Folha de S. Paulo
Presidente não sai do arroz com feijão para
enfrentar crise de popularidade; parece apostar em fenômeno natural que o
salvará mais uma vez
Começo com uma piada. É 1973. Depois da
virada israelense na guerra
do Yom Kippur, uma coluna de tanques do Estado judeu toma a direção do
Cairo. Preocupados, os egípcios pedem conselho aos russos, conhecidos por sua
habilidade em repelir invasões estrangeiras.
A primeira instrução chega de Moscou através de um telegrama: recuar. Os egípcios retrocedem suas forças, mas os tanques não se detêm. Pelo contrário, aceleram. Nova consulta a Moscou, nova resposta: recuar. Quando os israelenses chegam às portas da capital, os egípcios, visivelmente mais nervosos, perguntam de novo aos soviéticos o que devem fazer. Algumas horas depois, vem a resposta: aguardar início do inverno.
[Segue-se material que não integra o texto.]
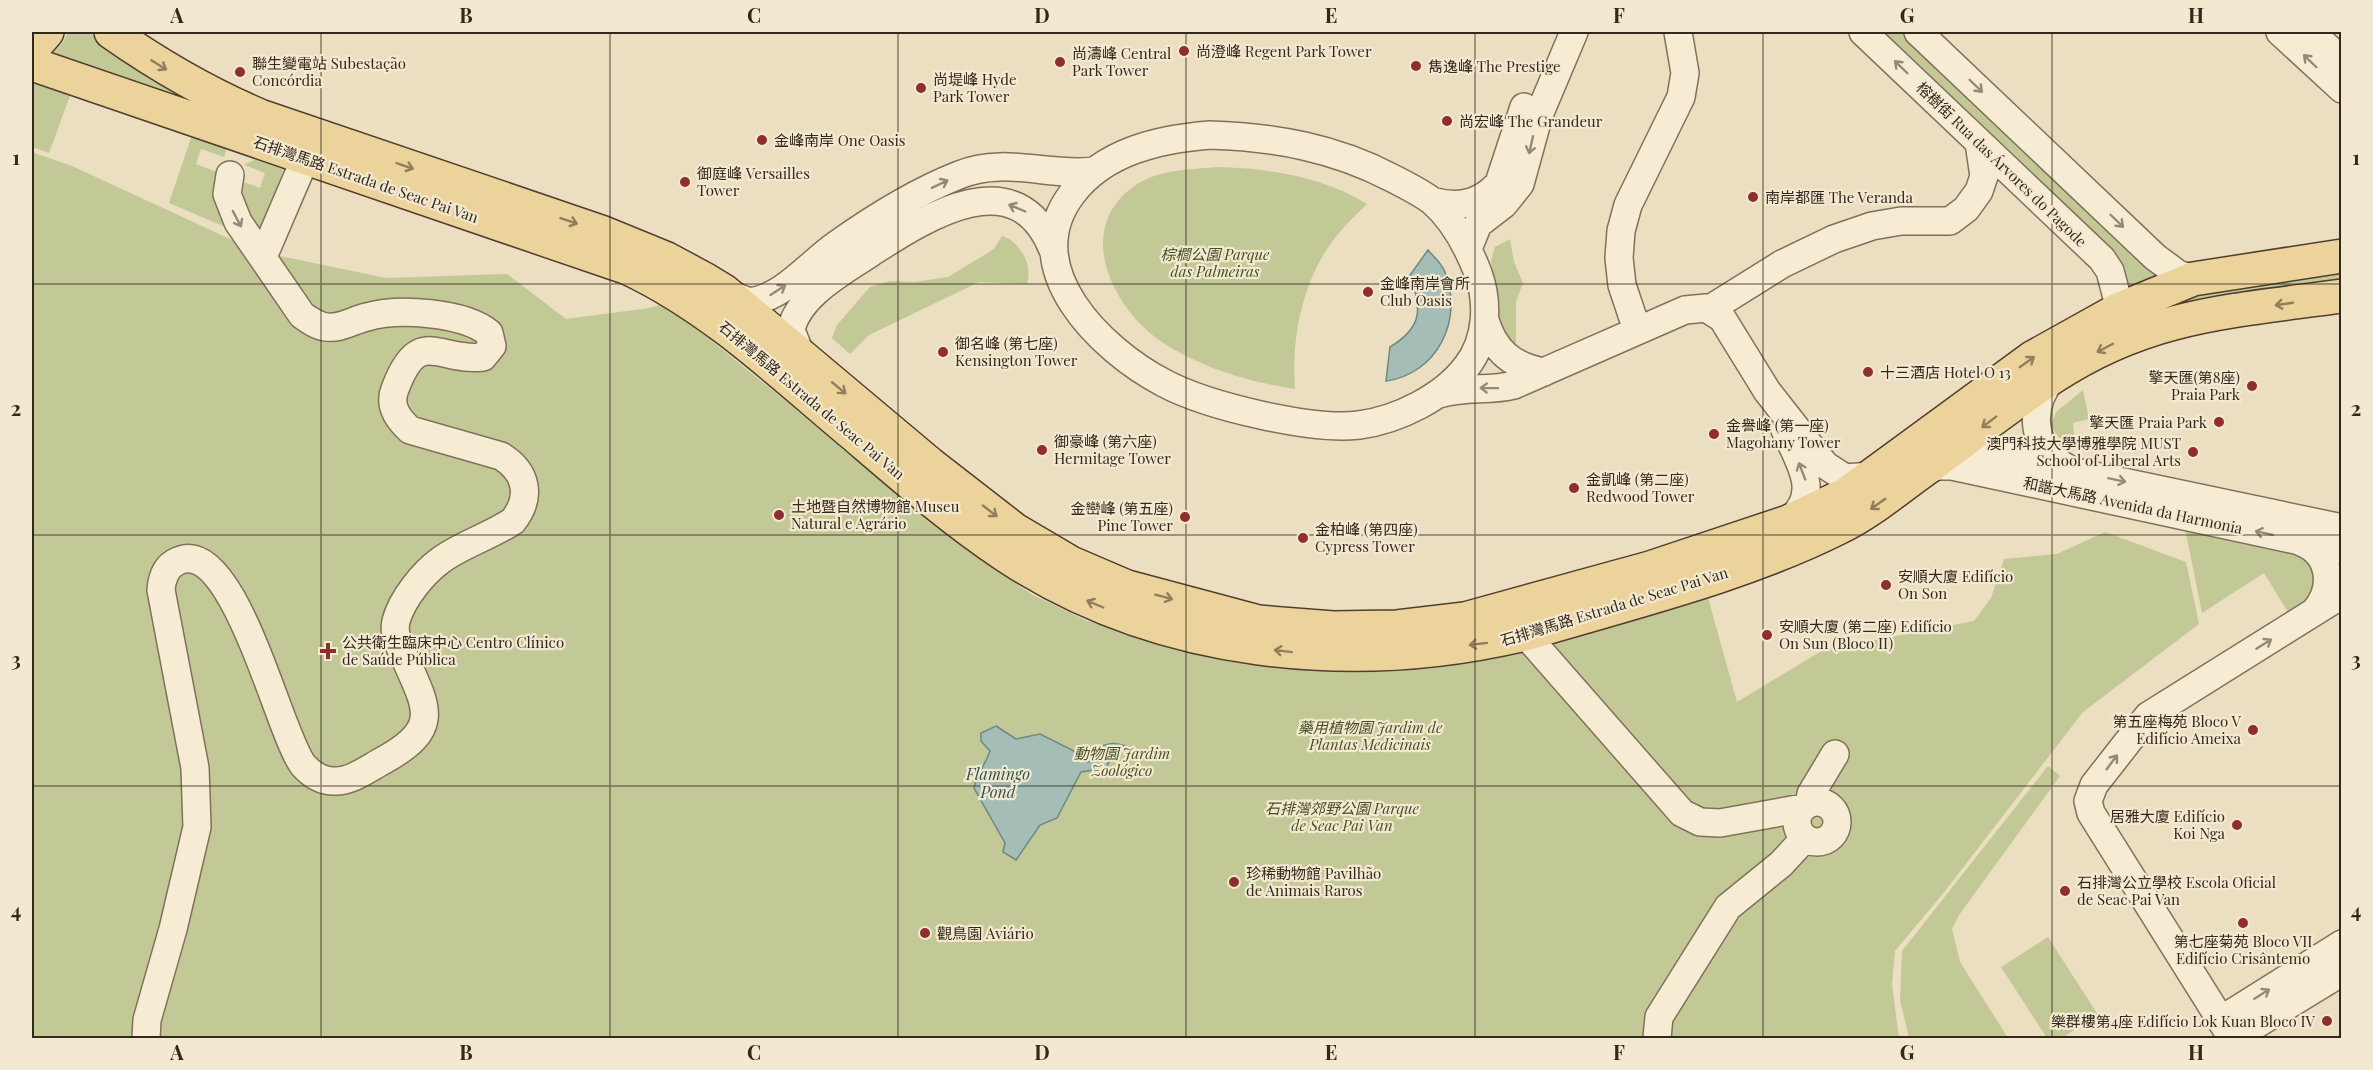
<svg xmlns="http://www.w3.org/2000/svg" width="2373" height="1070" font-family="'Playfair Display','Noto Sans SC',serif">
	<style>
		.green { fill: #c2c896 }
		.water { fill: #a4bdb6; stroke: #6b8a83; stroke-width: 1.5 }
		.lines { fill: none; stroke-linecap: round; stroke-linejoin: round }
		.minor-casing { stroke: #83705a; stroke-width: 30 }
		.major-casing { stroke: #513e2e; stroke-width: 36 }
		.minor { stroke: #f6ecd4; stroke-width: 27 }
		.major { stroke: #ecd39b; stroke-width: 33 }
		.oneway { stroke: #958a78 }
		.oneway2 { stroke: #907e5c }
		.grid { fill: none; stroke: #34281d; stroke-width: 1.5; stroke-opacity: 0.55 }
		.poi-dot { fill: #8e2e2e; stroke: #f3e9d0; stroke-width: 2 }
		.labels { text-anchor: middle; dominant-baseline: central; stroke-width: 4.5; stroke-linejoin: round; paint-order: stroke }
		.poi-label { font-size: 15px; fill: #34281d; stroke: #f3e9d0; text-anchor: start }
		.street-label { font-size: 15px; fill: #34281d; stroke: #f3e9d0 }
		.park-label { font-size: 15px; font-style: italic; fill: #444f25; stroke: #f3e9d0 }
		.water-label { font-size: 16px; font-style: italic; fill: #2d5250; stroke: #f3e9d0 }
		.neatline { fill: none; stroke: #34281d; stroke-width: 2 }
		.grid-label { font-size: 20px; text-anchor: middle; font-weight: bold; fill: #34281d }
	</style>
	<rect width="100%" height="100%" fill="#ebdec1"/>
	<path class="green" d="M 68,32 L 89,32 L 110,49 L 232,119 L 48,57 L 62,44 Z
		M 1885,32 L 1904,32 L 2161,275 L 2129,292 L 2123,269 L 2110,246 Z
		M 32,77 L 72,90 L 49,153 L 32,147 Z
		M 193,132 L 228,144 L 224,157 L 201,149 L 196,164 L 222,174 L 235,231 L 169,203 Z
		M 32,152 L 72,166 L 256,251 L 386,278 L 507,274 L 566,319 L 650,308 L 665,303 L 963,545 L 1031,594 L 1087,621 L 1136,635 L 1417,662 L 1495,658 L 1707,594 L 1737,702 L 1823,650 L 1974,621 L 1991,598 L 2004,559 L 2057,554 L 2105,532 L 2186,562 L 2199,624 L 2083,712 L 1945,891 L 1895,951 L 1892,984 L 1899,1038 L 32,1038 Z
		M 258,158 L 284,168 L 260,236 L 247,220 L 238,180 L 260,188 L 265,173 L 244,165 Z
		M 1221,167 C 1272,169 1323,177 1367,204 C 1355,216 1342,228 1332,242 C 1302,282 1291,340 1295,389 C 1249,382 1194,366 1155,337 C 1110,302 1076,229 1133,187 C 1157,169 1193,169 1221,167 Z
		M 1002,236 C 1021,242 1033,266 1027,284 L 979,282 L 869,335 L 850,354 L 832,338 L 837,325 L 870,287 L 890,281 L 915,282 L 948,277 L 994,249 Z
		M 1510,239 L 1514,262 L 1523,283 L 1516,301 L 1516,351 L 1504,342 L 1495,310 L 1495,283 L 1491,261 L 1495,247 Z
		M 2341,265 L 2341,281 L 2266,288 L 2173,303 L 2219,285 Z
		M 2083,390 L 2089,419 L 2073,423 L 2075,450 L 2063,444 L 2051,426 L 2056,412 Z
		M 2185,528 L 2297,550 L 2315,570 L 2317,589 L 2291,617 L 2264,573 L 2202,613 Z
		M 2048,766 L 2060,776 L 1959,915 L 1952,929 L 1960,962 L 2008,1038 L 1909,1038 L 1900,1000 L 1902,951 Z
		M 2048,937 L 2098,1015 L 2062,1038 L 2047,1038 L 2001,967 Z"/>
	<path class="water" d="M 1428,250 C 1434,257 1442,264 1445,272 C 1464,320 1437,374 1386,381 L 1390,347 C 1423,327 1422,309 1410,275 Z
		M 996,726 L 1016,739 L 1040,734 L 1082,755 L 1085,762 L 1103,761 L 1104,756 L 1100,747 C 1110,743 1116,742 1125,746 L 1111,757 L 1106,768 L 1081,772 L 1057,818 L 1040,825 L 1016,860 L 1003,852 L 1005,843 L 974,788 C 976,776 986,763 990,751 L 981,741 L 981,733 Z"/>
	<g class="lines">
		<g class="minor-casing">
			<path id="minor" d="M 1863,32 L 2102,259 L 2110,271 L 2120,309 L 2139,317
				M 1918,32 L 2155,257 L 2178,274 L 2193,279
				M 2280,32 L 2342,89
				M 2311,32 L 2342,61
				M 1210,135 C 1275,137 1335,148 1392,178 C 1406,185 1420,192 1432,201 C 1454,220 1468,247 1478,273 C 1489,303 1487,340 1467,366 C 1444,397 1398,420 1359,425 C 1312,431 1207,406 1164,383 C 1101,350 1016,268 1072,194 C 1104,151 1160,139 1210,135 Z
				M 1432,201 C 1458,209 1481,204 1499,183 L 1524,107
				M 1468,249 L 1478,224 L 1504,204 L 1520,184 L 1539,115 L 1574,32
				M 263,257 L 305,159
				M 725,292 L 749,302 C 783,298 809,264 836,245 C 874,218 916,192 959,175 C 1005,156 1049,177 1095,171
				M 1710,309 L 1782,264 L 1834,239 L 1872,226 L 1901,221 L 1950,221 L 1966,209 L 1979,191 L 1984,176 L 1979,143
				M 1485,320 C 1494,351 1512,366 1544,372
				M 1637,330 L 1622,285 L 1619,258 L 1621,231 L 1628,205 L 1681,97 L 1685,73 L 1678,32
				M 801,356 L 791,330 C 798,295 844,271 872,252 C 928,216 1017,159 1053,250
				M 2053,377 C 2027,408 2031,450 2069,469
				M 1439,394 C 1468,385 1487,392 1514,385 L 1685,310 L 1706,308 L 1722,318 L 1767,391 L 1825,465 L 1845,478 L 1871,476
				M 1785,430 C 1799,463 1823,493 1788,522
				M 1957,447 L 2342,528
				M 1925,470 L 1938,466 L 1952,466 L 2342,550
				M 2301,542 C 2331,553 2335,588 2315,611
				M 1525,634 L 1682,813 L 1700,822 L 1720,823 L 1803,808
				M1797 822a20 20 0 1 1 40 0a20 20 0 1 1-40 0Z
				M 1809,804 L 1811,794 L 1835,754
				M 2221,1020 L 2342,944
				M 146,1038 L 147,1020 L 173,929 L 197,827 L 195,768 L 161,590 C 162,577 166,566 178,561 C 234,535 278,732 303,765 C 311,774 322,781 334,781 C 351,782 369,768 384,760 C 442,728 427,708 404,656 C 399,645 393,634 396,621 C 402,599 423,573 441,560 C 463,544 491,536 513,521 C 532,497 527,472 501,456 L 410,430 C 398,419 388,406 395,389 C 419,325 438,362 483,357 L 492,346 L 489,333 C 463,312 398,308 367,317 C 353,320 341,329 326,327 C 317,326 309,320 302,315 L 238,222 L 227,194 L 230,175
				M 1657,1038 L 1659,1017 L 1728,907 L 1781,864 L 1805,838
				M 2232,1038 L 2091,813 L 2088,801 L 2094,785 L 2148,716 L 2335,599 L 2342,593
				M 2234,1038 L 2342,972"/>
		</g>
		<g class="major-casing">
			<path id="major" d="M 111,32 C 158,65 206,93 260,116 L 601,232 L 667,259 L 706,280 L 724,291 L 930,464 L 1015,530 L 1071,563 L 1127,587 L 1258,622 L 1333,628 L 1397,627 L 1465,619 L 1650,568 L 1788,522 L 1845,495 L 2032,358 L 2120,309 L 2193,279 L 2342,256
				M 32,49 L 47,32
				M 32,64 L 628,268 C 713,308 781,374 853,434 C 902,476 951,519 1005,555 C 1157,656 1351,675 1525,634 C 1628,603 1742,576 1838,528 C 1865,515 1889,496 1913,478 C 1960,445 2005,408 2053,377 C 2148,314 2233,311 2342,296"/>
		</g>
		<use href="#minor" class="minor"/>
		<use href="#major" class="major"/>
	</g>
	<defs><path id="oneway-shaft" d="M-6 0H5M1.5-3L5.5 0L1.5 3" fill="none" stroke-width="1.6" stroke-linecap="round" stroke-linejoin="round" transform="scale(1.5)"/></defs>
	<g class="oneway">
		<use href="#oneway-shaft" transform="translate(2310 61) rotate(-136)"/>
		<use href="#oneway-shaft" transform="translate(1901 67) rotate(-136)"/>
		<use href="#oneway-shaft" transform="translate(1976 86) rotate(44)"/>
		<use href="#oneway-shaft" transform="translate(1531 145) rotate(103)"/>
		<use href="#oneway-shaft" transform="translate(940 184) rotate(-26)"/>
		<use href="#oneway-shaft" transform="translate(1017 208) rotate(-157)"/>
		<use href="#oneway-shaft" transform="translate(237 219) rotate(62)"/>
		<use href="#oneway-shaft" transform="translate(2117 221) rotate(44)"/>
		<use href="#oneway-shaft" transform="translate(778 290) rotate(-33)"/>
		<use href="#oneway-shaft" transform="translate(1489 388) rotate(-179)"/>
		<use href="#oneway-shaft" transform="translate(1802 471) rotate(-111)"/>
		<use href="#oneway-shaft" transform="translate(2117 480) rotate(12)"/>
		<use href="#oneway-shaft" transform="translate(2264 533) rotate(-168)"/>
		<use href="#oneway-shaft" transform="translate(2264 644) rotate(-32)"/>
		<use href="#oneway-shaft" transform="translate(2112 762) rotate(-53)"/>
		<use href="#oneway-shaft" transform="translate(2262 994) rotate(-32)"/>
	</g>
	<g class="oneway2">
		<use href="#oneway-shaft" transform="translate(159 65) rotate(32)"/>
		<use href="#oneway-shaft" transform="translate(405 166) rotate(19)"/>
		<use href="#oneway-shaft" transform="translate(569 221) rotate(19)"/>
		<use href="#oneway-shaft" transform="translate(2284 304) rotate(172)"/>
		<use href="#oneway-shaft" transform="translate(2105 348) rotate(152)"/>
		<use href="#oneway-shaft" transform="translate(2027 362) rotate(-35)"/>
		<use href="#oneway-shaft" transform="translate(839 388) rotate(40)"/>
		<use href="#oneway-shaft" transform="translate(1989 422) rotate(143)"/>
		<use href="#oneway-shaft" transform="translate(1878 504) rotate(145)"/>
		<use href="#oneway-shaft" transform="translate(990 511) rotate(38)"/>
		<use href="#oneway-shaft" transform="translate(1164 597) rotate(15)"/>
		<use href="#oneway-shaft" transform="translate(1095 604) rotate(-157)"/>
		<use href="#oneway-shaft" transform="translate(1478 644) rotate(173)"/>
		<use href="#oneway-shaft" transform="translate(1283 651) rotate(-173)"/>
	</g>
	<path class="grid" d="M 321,32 L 321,1038M 610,32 L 610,1038M 898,32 L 898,1038M 1186,32 L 1186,1038M 1475,32 L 1475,1038M 1763,32 L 1763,1038M 2052,32 L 2052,1038M 32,284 L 2342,284M 32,535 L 2342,535M 32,786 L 2342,786"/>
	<g class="poi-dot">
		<circle cx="1184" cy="51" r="6"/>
		<circle cx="1060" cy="62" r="6"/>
		<circle cx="1416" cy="66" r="6"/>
		<circle cx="240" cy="72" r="6"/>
		<circle cx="921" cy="88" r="6"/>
		<circle cx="1447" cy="121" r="6"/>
		<circle cx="762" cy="140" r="6"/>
		<circle cx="685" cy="182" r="6"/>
		<circle cx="1753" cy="197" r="6"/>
		<circle cx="1368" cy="292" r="6"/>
		<circle cx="943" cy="352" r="6"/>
		<circle cx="1868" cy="372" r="6"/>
		<circle cx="2252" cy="386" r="6"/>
		<circle cx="2219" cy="422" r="6"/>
		<circle cx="1714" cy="434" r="6"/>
		<circle cx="1042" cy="450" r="6"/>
		<circle cx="2193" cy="452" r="6"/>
		<circle cx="1574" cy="488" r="6"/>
		<circle cx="779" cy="515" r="6"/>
		<circle cx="1185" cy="517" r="6"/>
		<circle cx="1303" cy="538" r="6"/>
		<circle cx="1886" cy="585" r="6"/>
		<circle cx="1767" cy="635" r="6"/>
		<path d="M325 642h6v6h6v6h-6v6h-6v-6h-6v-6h6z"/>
		<circle cx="2253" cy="730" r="6"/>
		<circle cx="2237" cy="825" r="6"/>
		<circle cx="1234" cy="882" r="6"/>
		<circle cx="2065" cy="891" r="6"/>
		<circle cx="2243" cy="923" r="6"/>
		<circle cx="925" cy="933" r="6"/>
		<circle cx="2327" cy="1021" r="6"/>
	</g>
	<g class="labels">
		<g class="poi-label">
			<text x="1196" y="51">尚澄峰 Regent Park Tower</text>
			<text x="1072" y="53">尚濤峰 Central<tspan x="1072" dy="17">Park Tower</tspan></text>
			<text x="252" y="63">聯生變電站 Subestação<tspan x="252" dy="17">Concórdia</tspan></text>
			<text x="1428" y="66">雋逸峰 The Prestige</text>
			<text x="933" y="79">尚堤峰 Hyde<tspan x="933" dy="17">Park Tower</tspan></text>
			<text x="1459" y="121">尚宏峰 The Grandeur</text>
			<text x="774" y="140">金峰南岸 One Oasis</text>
			<text x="697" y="173">御庭峰 Versailles<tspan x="697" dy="17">Tower</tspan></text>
			<text x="1765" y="197">南岸都匯 The Veranda</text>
			<text x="1380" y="283">金峰南岸會所<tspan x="1380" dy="17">Club Oasis</tspan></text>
			<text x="955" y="343">御名峰 (第七座)<tspan x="955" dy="17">Kensington Tower</tspan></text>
			<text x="1880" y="372">十三酒店 Hotel O 13</text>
			<text x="2240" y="377" text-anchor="end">擎天匯(第8座)<tspan x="2240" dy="17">Praia Park</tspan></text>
			<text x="2207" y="422" text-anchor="end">擎天匯 Praia Park</text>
			<text x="1726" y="425">金譽峰 (第一座)<tspan x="1726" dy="17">Magohany Tower</tspan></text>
			<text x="1054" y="441">御豪峰 (第六座)<tspan x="1054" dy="17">Hermitage Tower</tspan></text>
			<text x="2181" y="443" text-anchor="end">澳門科技大學博雅學院 MUST<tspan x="2181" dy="17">School of Liberal Arts</tspan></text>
			<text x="1586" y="479">金凱峰 (第二座)<tspan x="1586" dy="17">Redwood Tower</tspan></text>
			<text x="791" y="506">土地暨自然博物館 Museu<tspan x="791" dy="17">Natural e Agrário</tspan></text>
			<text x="1173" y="508" text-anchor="end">金巒峰 (第五座)<tspan x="1173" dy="17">Pine Tower</tspan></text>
			<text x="1315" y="529">金柏峰 (第四座)<tspan x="1315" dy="17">Cypress Tower</tspan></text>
			<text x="1898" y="576">安順大廈 Edifício<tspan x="1898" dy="17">On Son</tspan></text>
			<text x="1779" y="626">安順大廈 (第二座) Edifício<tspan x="1779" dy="17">On Sun (Bloco II)</tspan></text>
			<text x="342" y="642">公共衛生臨床中心 Centro Clínico<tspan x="342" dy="17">de Saúde Pública</tspan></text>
			<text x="2241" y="721" text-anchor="end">第五座梅苑 Bloco V<tspan x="2241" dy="17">Edifício Ameixa</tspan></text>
			<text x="2225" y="816" text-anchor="end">居雅大廈 Edifício<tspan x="2225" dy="17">Koi Nga</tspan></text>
			<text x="1246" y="873">珍稀動物館 Pavilhão<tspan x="1246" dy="17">de Animais Raros</tspan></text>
			<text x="2077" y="882">石排灣公立學校 Escola Oficial<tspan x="2077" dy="17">de Seac Pai Van</tspan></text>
			<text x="937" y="933">觀鳥園 Aviário</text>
			<text x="2243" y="941" text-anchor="middle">第七座菊苑 Bloco VII<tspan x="2243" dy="17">Edifício Crisântemo</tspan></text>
			<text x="2315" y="1021" text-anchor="end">樂群樓第4座 Edifício Lok Kuan Bloco IV</text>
		</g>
		<g class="street-label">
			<text transform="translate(2002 164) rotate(44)">榕樹街 Rua das Árvores do Pagode</text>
			<text transform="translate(366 179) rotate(19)">石排灣馬路 Estrada de Seac Pai Van</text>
			<text transform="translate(812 400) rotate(40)">石排灣馬路 Estrada de Seac Pai Van</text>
			<text transform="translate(2133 505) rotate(12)">和諧大馬路 Avenida da Harmonia</text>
			<text transform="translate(1614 606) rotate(-17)">石排灣馬路 Estrada de Seac Pai Van</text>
		</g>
		<g class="park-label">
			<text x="1215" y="254">棕櫚公園 Parque<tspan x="1215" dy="17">das Palmeiras</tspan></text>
			<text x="1370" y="727">藥用植物園 Jardim de<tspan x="1370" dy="17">Plantas Medicinais</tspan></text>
			<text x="1122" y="753">動物園 Jardim<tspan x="1122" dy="17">Zoológico</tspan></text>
			<text x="1342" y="808">石排灣郊野公園 Parque<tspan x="1342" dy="17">de Seac Pai Van</tspan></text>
		</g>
		<g class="water-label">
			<text x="998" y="773">Flamingo<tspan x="998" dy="18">Pond</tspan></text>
		</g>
	</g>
	<rect width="2373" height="1070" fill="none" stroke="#f3e9d0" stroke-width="66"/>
	<rect x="33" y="33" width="2307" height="1004" class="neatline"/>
	<g class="grid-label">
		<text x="177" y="23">A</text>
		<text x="466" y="23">B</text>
		<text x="754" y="23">C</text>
		<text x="1042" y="23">D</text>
		<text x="1331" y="23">E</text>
		<text x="1619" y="23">F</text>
		<text x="1907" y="23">G</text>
		<text x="2196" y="23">H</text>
		<text x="16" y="165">1</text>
		<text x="2356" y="165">1</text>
		<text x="16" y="416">2</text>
		<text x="2356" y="416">2</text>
		<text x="16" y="667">3</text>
		<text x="2356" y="667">3</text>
		<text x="16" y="918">4</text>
		<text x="2356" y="918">4</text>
		<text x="177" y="1060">A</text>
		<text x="466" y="1060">B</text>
		<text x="754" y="1060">C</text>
		<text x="1042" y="1060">D</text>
		<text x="1331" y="1060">E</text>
		<text x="1619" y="1060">F</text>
		<text x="1907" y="1060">G</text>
		<text x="2196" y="1060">H</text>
	</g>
</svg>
Minha impressão é que Lula pensa
como o Estado-Maior soviético. Adota como estratégia algo que já funcionou no
passado, tendo tido sucesso
em derrotar as tropas de Napoleão e de Hitler, mas sem considerar que
a situação atual é muito diferente.
O inverno egípcio não é comparável ao russo.
Não há a menor chance de o vale do Nilo acumular alguns metros de neve e assim
impor sérios reveses às forças inimigas. O
boom das commodities, que tirou Lula das cordas em 2005, na sequência do
mensalão, e lhe deu a reeleição em 2006, dificilmente vai se repetir e, mesmo
que se repita, ocorreria num contexto político muito diferente e menos
favorável à Presidência.
Lula hoje divide poderes com um Congresso
muito mais forte e menos dócil e ainda enfrenta uma oposição muito mais
implacável do que era a dos tucanos. É pouco provável que a indicação de Gleisi
Hoffmann para o ministério das Relações Institucionais, encarregado da
articulação política, e a contratação de um marqueteiro bastem para reverter a
crise de popularidade.
Ao percorrer esse caminho, Lula meio que
descarta quaisquer planos alternativos de maior envergadura. Parece apostar
que, com o tempo, medidas no varejo e propaganda, as coisas se acertarão para
seu governo. Enfim, ele parece apostar num inverno russo que dificilmente
chegará.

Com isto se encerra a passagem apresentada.